(Task item)
The response should contain all of the data below, reproduced exactly, and no pictures.

(Provided material)
>>>>

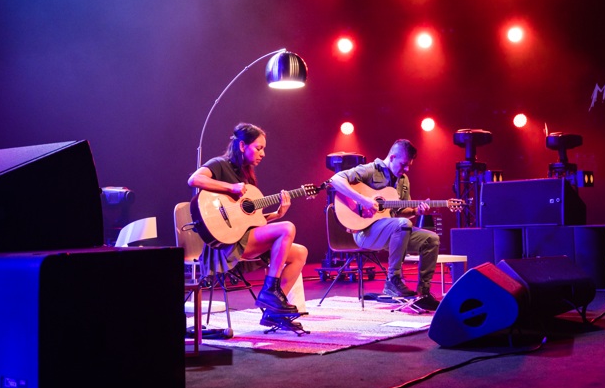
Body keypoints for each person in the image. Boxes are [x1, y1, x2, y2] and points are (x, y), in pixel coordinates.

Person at [188, 122, 308, 330]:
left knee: (299, 253)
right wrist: (230, 187)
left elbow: (249, 222)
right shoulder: (220, 164)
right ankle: (269, 291)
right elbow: (194, 179)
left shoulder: (247, 176)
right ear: (242, 146)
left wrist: (276, 215)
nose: (263, 154)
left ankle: (273, 311)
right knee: (287, 227)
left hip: (243, 239)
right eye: (259, 148)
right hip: (223, 246)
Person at [328, 139, 441, 311]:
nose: (407, 169)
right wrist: (363, 200)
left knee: (431, 239)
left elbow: (400, 213)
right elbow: (335, 179)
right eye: (404, 164)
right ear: (393, 157)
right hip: (365, 233)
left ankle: (423, 293)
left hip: (394, 233)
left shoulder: (403, 181)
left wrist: (417, 212)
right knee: (401, 224)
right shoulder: (371, 170)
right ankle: (392, 280)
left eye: (409, 165)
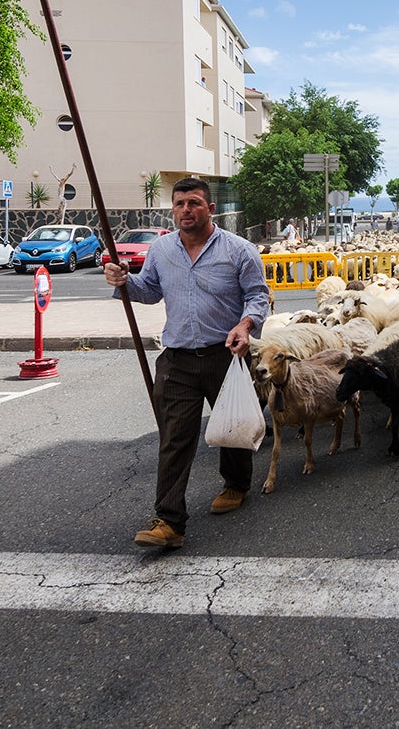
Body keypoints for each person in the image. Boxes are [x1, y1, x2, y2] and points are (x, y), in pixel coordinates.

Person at [103, 177, 271, 549]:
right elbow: (148, 291)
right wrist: (123, 281)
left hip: (226, 354)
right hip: (177, 360)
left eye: (194, 203)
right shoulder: (162, 251)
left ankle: (237, 483)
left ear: (211, 209)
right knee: (175, 438)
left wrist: (245, 326)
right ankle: (169, 520)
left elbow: (258, 297)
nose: (185, 210)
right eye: (179, 204)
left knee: (234, 428)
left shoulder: (239, 250)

<<<<

(Response to this task)
Body keypoints for each person in the image. Boxes are [x1, y1, x2, y2] and points are (x, y), in pixel coordinates.

Person at [188, 122, 308, 330]:
left knee: (299, 253)
right wrist: (230, 187)
left elbow: (249, 222)
right shoulder: (220, 164)
right ankle: (269, 291)
right elbow: (194, 179)
left shoulder: (247, 176)
right ear: (242, 146)
left wrist: (276, 215)
nose: (263, 154)
left ankle: (273, 311)
right knee: (287, 227)
left hip: (243, 239)
right eye: (259, 148)
right hip: (223, 246)
Person at [328, 139, 441, 311]:
nose: (407, 169)
right wrist: (363, 200)
left knee: (431, 239)
left elbow: (400, 213)
right elbow: (335, 179)
right eye: (404, 164)
right ear: (393, 157)
right hip: (365, 233)
left ankle: (423, 293)
left hip: (394, 233)
left shoulder: (403, 181)
left wrist: (417, 212)
right knee: (401, 224)
right shoulder: (371, 170)
right ankle: (392, 280)
left eye: (409, 165)
Body keypoints for each person in the image. Boxes are [x1, y1, x2, y2] and points are (x, y), in pixel coordinates.

Person at [103, 177, 271, 549]:
right elbow: (148, 291)
right wrist: (123, 281)
left hip: (226, 354)
right hip: (177, 360)
left eye: (194, 203)
right shoulder: (162, 251)
left ankle: (237, 483)
left ear: (211, 209)
right knee: (175, 438)
left wrist: (245, 326)
right ankle: (169, 520)
left elbow: (258, 297)
nose: (185, 210)
right eye: (179, 204)
left knee: (234, 428)
left shoulder: (239, 250)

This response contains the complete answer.